Project: Extracting Chart-related Maritime Accident Causes from Accidents Reports Using Machine Learning
Maritime accident reports contain a wealth of information that can serve as lessons learned to identify chart related issues that can be improved with the aim to alleviate the risk for similar accidents in the future. For example, maritime accident reports demonstrate that data quality (as encoded with the Zones of Confidence) are poorly visualized and perceived by mariners and thus rarely used, e.g., the case of the cargo vessel Nova Cura. In a similar vein, cartographic practices often necessitate the use of a point symbol to chart an isolated danger for the compilation scale. However, the ability of users to change the viewing scale in ECDIS may pose a risk since point symbols scale with scale changes (see, e.g., the case of the LPG tanker Pazifik)
The aim of this project is to identify nautical cartography-related issues that have led to maritime accidents and the ways that nautical charting could be improved to decrease the associated risks for marine navigation. In the current reporting period, Christos Kastrisios and Kim Lowell investigated methods to automate the study of accident reports and the extraction of the required information from them. The team applied two types of automated text analysis, semantic similarity analysis (SSA) and Latent Dirichlet Allocation (LDA), to accident reports published by the Japan Transport Safety Board (in English).
SSA identifies the user-specified n words that are semantically most similar to a target word such as “chart” (Figure 37-11a). Semantic similarity is usually determined by proximity of words to the target word within a sentence or paragraph. This information may assist subjective human analysis of accident reports, though the meaning of these words relative to accidents and maritime cartography must then be discerned.

Figure 37-11. Results of text analysis of seven Japanese ship grounding reports. a. (Left) Semantic similarity analysis. b. (Right) Topic modelling.

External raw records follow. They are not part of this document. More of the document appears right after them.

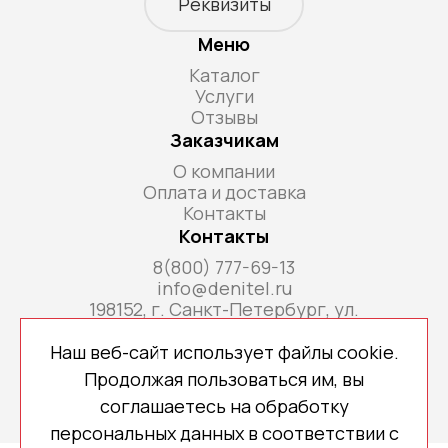
Реквизиты
Меню
Каталог
Услуги
Отзывы
Заказчикам
О компании
Оплата и доставка
Контакты
Контакты
8(800) 777-69-13
info@denitel.ru
198152, г. Санкт-Петербург, ул.
Краснопутиловская, д.69, литера А, помещ. 18-
Н, ком. офис 213А
Наш веб-сайт использует файлы cookie.
Продолжая пользоваться им, вы
соглашаетесь на обработку
персональных данных в соответствии с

LDA identifies a user-specified number of “topics” and then assigns each word to one of the topics based on their semantic similarity determined by mutual presence across sentences, paragraphs, sections, or whole documents. LDA is conceptually comparable to numerical clustering techniques such as k-means. In Figure 37.11b, Topic 2 in orange clearly relates to cartography – “chart” is the most important word in Topic 2 and all 125 occurrences of “chart” in the test dataset have been assigned to Topic 2. Topic 2 is also semantically isolated – i.e., distinct from the circles for the other four topics – suggesting that “charts” are not relevant to the other topics identified. LDA potentially provides information about the role of cartography in ship groundings but, based on the preliminary result, it is clear that, as with SSA, human interpretation (and method refinement) is required.
For future work, the team considers it would be beneficial to rigorously study a larger number of grounding accident reports, refine the words analyzed, remove sections of the accident reports from the textual analysis, and examine results from multiple countries and languages.